↓

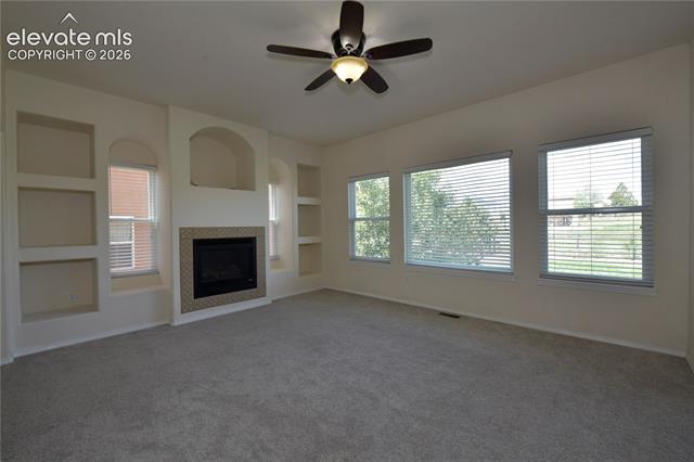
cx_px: 347
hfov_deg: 100.4
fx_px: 289
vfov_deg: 77.3
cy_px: 231
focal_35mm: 15
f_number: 10
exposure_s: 1/160
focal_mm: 15
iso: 1250
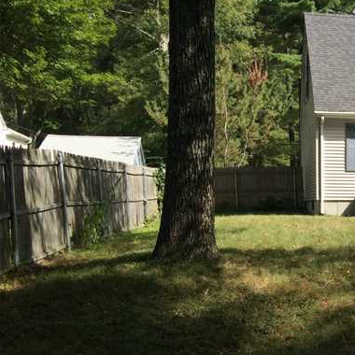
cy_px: 255
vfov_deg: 31.2
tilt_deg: -3.8
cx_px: 373
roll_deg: +1.0
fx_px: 627
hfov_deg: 29.1
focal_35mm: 54
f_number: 2.2
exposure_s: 1/855
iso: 32
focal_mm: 4.15
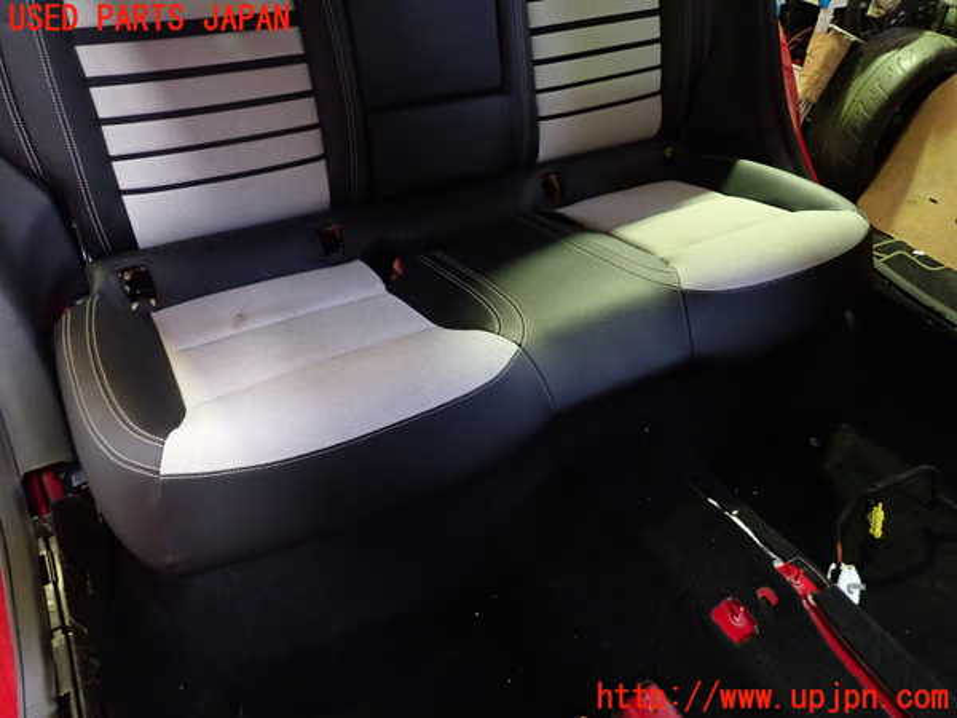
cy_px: 359
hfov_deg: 69.4
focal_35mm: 25
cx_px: 478
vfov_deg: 54.9
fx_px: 691
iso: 800
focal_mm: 4.5
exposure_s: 1/30
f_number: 2
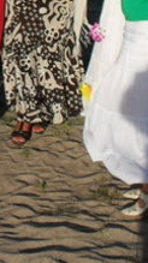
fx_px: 859
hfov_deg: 9.4
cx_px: -103
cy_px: 0
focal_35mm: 123
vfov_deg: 17.1
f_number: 8.3
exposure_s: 1/250
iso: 80
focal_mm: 6.3
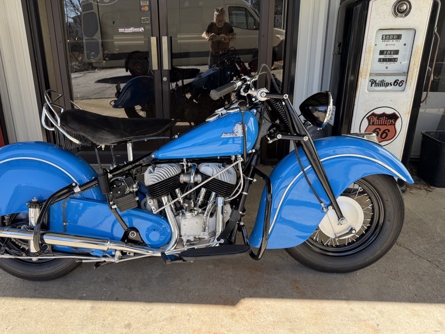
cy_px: 168
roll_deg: +1.8
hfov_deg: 63.1
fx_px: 360
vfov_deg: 49.7
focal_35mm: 28
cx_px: 187
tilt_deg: -18.2
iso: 80
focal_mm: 6.76
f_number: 1.78
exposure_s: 1/649
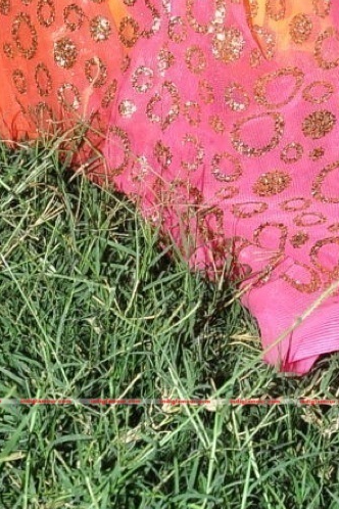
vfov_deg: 8.1
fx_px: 3458
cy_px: -376
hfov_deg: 5.6
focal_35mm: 245
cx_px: 464
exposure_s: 1/125
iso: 400
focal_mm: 45
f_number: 13
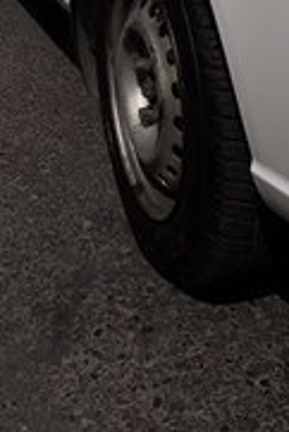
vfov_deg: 23.5
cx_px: 253
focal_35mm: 77
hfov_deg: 17.5
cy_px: -115
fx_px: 925
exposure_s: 1/3472
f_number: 1.9
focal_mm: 3.6
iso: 40
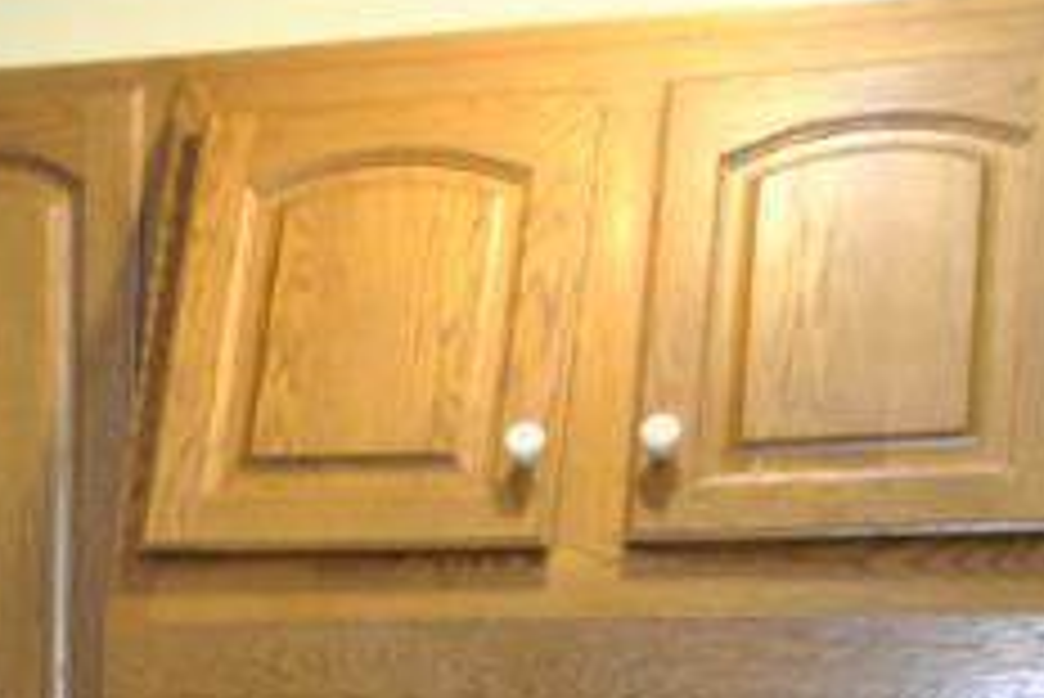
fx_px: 2815
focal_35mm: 97
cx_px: -81
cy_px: 1328
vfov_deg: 12.6
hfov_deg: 20.1
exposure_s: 1/8
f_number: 4
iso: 400
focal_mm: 10
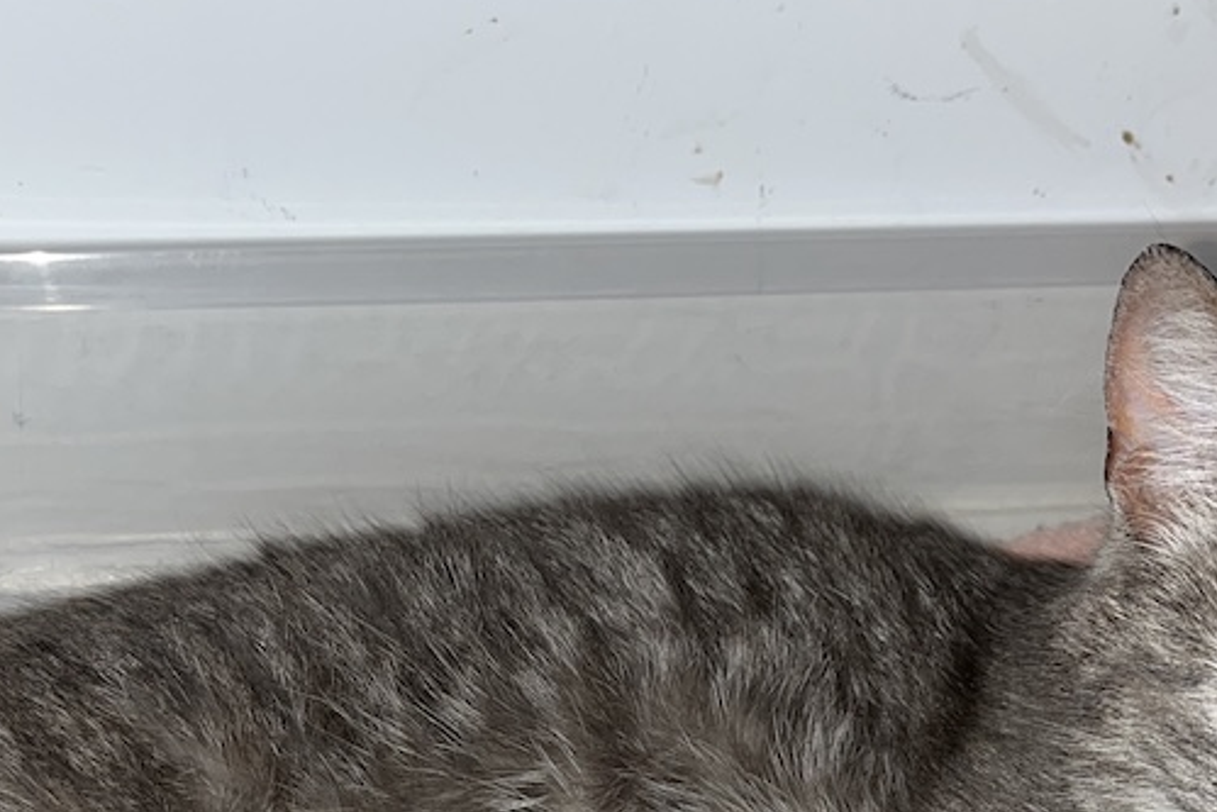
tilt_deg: -34.2
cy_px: 905
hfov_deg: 31.0
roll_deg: -2.2
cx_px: 617
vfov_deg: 20.0
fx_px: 2198
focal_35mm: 65
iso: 50
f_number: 1.6
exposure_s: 1/51
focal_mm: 5.1
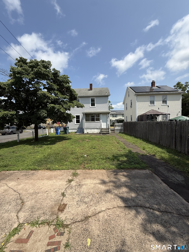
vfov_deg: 102.1
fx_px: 102
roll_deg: +0.2
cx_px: 94
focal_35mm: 14
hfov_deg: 85.7
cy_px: 126
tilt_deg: -1.2
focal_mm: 2.22
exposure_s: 1/2320
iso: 50
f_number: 2.2
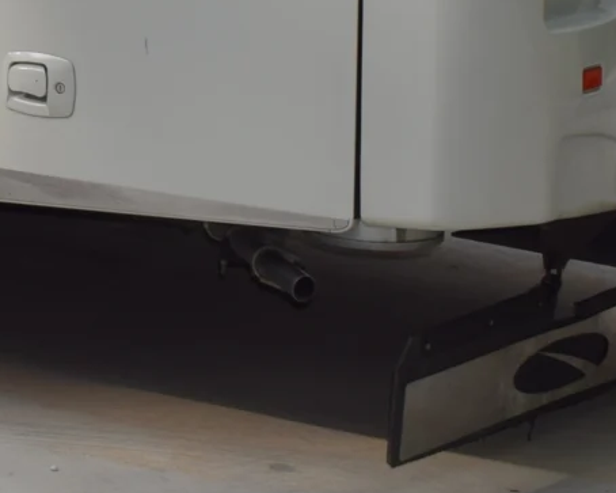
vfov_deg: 8.8
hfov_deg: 10.9
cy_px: -484
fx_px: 3037
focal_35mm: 167
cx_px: -478
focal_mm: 21
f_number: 8
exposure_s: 1/200
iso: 100
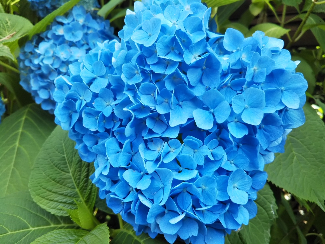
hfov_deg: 60.0
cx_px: 162
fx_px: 282
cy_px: 122
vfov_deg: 46.8
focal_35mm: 30
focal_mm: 4
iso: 20
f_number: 2.2
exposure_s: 1/121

↑

Prompt. Reproduce every record word for word. The copy must contain no pictures.

Response to this task.
cx_px: 347
hfov_deg: 100.4
fx_px: 289
vfov_deg: 77.3
cy_px: 231
focal_35mm: 15
f_number: 10
exposure_s: 1/160
focal_mm: 15
iso: 1250
cy_px: 255
vfov_deg: 31.2
tilt_deg: -3.8
cx_px: 373
roll_deg: +1.0
fx_px: 627
hfov_deg: 29.1
focal_35mm: 54
f_number: 2.2
exposure_s: 1/855
iso: 32
focal_mm: 4.15
cy_px: 359
hfov_deg: 69.4
focal_35mm: 25
cx_px: 478
vfov_deg: 54.9
fx_px: 691
iso: 800
focal_mm: 4.5
exposure_s: 1/30
f_number: 2
fx_px: 859
hfov_deg: 9.4
cx_px: -103
cy_px: 0
focal_35mm: 123
vfov_deg: 17.1
f_number: 8.3
exposure_s: 1/250
iso: 80
focal_mm: 6.3
cy_px: 168
roll_deg: +1.8
hfov_deg: 63.1
fx_px: 360
vfov_deg: 49.7
focal_35mm: 28
cx_px: 187
tilt_deg: -18.2
iso: 80
focal_mm: 6.76
f_number: 1.78
exposure_s: 1/649
vfov_deg: 8.1
fx_px: 3458
cy_px: -376
hfov_deg: 5.6
focal_35mm: 245
cx_px: 464
exposure_s: 1/125
iso: 400
focal_mm: 45
f_number: 13
vfov_deg: 23.5
cx_px: 253
focal_35mm: 77
hfov_deg: 17.5
cy_px: -115
fx_px: 925
exposure_s: 1/3472
f_number: 1.9
focal_mm: 3.6
iso: 40
fx_px: 2815
focal_35mm: 97
cx_px: -81
cy_px: 1328
vfov_deg: 12.6
hfov_deg: 20.1
exposure_s: 1/8
f_number: 4
iso: 400
focal_mm: 10
tilt_deg: -34.2
cy_px: 905
hfov_deg: 31.0
roll_deg: -2.2
cx_px: 617
vfov_deg: 20.0
fx_px: 2198
focal_35mm: 65
iso: 50
f_number: 1.6
exposure_s: 1/51
focal_mm: 5.1
vfov_deg: 102.1
fx_px: 102
roll_deg: +0.2
cx_px: 94
focal_35mm: 14
hfov_deg: 85.7
cy_px: 126
tilt_deg: -1.2
focal_mm: 2.22
exposure_s: 1/2320
iso: 50
f_number: 2.2
vfov_deg: 8.8
hfov_deg: 10.9
cy_px: -484
fx_px: 3037
focal_35mm: 167
cx_px: -478
focal_mm: 21
f_number: 8
exposure_s: 1/200
iso: 100
hfov_deg: 60.0
cx_px: 162
fx_px: 282
cy_px: 122
vfov_deg: 46.8
focal_35mm: 30
focal_mm: 4
iso: 20
f_number: 2.2
exposure_s: 1/121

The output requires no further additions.